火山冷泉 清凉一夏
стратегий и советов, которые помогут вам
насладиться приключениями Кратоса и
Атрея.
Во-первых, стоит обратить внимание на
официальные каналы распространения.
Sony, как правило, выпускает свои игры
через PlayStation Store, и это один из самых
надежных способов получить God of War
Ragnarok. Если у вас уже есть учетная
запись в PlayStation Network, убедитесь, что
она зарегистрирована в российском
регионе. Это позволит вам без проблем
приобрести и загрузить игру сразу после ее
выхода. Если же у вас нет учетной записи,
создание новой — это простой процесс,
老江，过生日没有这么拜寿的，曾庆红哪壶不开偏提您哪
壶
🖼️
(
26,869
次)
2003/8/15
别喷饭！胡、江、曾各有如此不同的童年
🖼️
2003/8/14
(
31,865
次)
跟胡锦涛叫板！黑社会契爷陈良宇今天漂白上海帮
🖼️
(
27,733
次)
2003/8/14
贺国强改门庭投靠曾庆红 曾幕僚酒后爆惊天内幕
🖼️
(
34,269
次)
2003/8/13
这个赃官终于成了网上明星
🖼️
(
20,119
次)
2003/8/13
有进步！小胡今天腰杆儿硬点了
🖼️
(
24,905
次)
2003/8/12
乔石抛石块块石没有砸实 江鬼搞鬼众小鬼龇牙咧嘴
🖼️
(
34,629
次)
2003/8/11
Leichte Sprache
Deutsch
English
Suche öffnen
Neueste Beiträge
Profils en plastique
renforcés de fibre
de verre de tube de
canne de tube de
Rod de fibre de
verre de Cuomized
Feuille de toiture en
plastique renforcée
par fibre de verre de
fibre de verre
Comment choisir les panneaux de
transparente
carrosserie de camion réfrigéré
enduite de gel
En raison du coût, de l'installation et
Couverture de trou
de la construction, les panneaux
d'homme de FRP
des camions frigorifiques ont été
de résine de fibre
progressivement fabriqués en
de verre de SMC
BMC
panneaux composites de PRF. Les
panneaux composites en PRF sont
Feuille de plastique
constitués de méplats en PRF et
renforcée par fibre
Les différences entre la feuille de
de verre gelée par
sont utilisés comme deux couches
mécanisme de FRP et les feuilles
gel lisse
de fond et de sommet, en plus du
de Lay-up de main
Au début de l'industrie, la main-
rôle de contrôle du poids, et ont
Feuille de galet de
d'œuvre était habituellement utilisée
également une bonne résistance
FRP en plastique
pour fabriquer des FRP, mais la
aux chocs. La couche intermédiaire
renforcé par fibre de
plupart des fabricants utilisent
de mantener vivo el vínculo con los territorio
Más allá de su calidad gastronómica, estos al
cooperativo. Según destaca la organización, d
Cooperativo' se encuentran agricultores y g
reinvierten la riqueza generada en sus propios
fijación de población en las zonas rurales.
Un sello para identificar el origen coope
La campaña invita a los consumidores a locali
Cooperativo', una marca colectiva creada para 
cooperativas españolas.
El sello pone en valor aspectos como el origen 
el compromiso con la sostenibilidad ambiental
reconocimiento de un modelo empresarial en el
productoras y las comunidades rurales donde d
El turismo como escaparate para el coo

+===+

=== What needs to be done ===
Copy the whole listing down exactly.

=== Task result ===
火山冷泉 清凉一夏
стратегий и советов, которые помогут вам
насладиться приключениями Кратоса и
Атрея.
Во-первых, стоит обратить внимание на
официальные каналы распространения.
Sony, как правило, выпускает свои игры
через PlayStation Store, и это один из самых
надежных способов получить God of War
Ragnarok. Если у вас уже есть учетная
запись в PlayStation Network, убедитесь, что
она зарегистрирована в российском
регионе. Это позволит вам без проблем
приобрести и загрузить игру сразу после ее
выхода. Если же у вас нет учетной записи,
создание новой — это простой процесс,
老江，过生日没有这么拜寿的，曾庆红哪壶不开偏提您哪
壶
🖼️
(
26,869
次)
2003/8/15
别喷饭！胡、江、曾各有如此不同的童年
🖼️
2003/8/14
(
31,865
次)
跟胡锦涛叫板！黑社会契爷陈良宇今天漂白上海帮
🖼️
(
27,733
次)
2003/8/14
贺国强改门庭投靠曾庆红 曾幕僚酒后爆惊天内幕
🖼️
(
34,269
次)
2003/8/13
这个赃官终于成了网上明星
🖼️
(
20,119
次)
2003/8/13
有进步！小胡今天腰杆儿硬点了
🖼️
(
24,905
次)
2003/8/12
乔石抛石块块石没有砸实 江鬼搞鬼众小鬼龇牙咧嘴
🖼️
(
34,629
次)
2003/8/11
Leichte Sprache
Deutsch
English
Suche öffnen
Neueste Beiträge
Profils en plastique
renforcés de fibre
de verre de tube de
canne de tube de
Rod de fibre de
verre de Cuomized
Feuille de toiture en
plastique renforcée
par fibre de verre de
fibre de verre
Comment choisir les panneaux de
transparente
carrosserie de camion réfrigéré
enduite de gel
En raison du coût, de l'installation et
Couverture de trou
de la construction, les panneaux
d'homme de FRP
des camions frigorifiques ont été
de résine de fibre
progressivement fabriqués en
de verre de SMC
BMC
panneaux composites de PRF. Les
panneaux composites en PRF sont
Feuille de plastique
constitués de méplats en PRF et
renforcée par fibre
Les différences entre la feuille de
de verre gelée par
sont utilisés comme deux couches
mécanisme de FRP et les feuilles
gel lisse
de fond et de sommet, en plus du
de Lay-up de main
Au début de l'industrie, la main-
rôle de contrôle du poids, et ont
Feuille de galet de
d'œuvre était habituellement utilisée
également une bonne résistance
FRP en plastique
pour fabriquer des FRP, mais la
aux chocs. La couche intermédiaire
renforcé par fibre de
plupart des fabricants utilisent
de mantener vivo el vínculo con los territorio
Más allá de su calidad gastronómica, estos al
cooperativo. Según destaca la organización, d
Cooperativo' se encuentran agricultores y g
reinvierten la riqueza generada en sus propios
fijación de población en las zonas rurales.
Un sello para identificar el origen coope
La campaña invita a los consumidores a locali
Cooperativo', una marca colectiva creada para 
cooperativas españolas.
El sello pone en valor aspectos como el origen 
el compromiso con la sostenibilidad ambiental
reconocimiento de un modelo empresarial en el
productoras y las comunidades rurales donde d
El turismo como escaparate para el coo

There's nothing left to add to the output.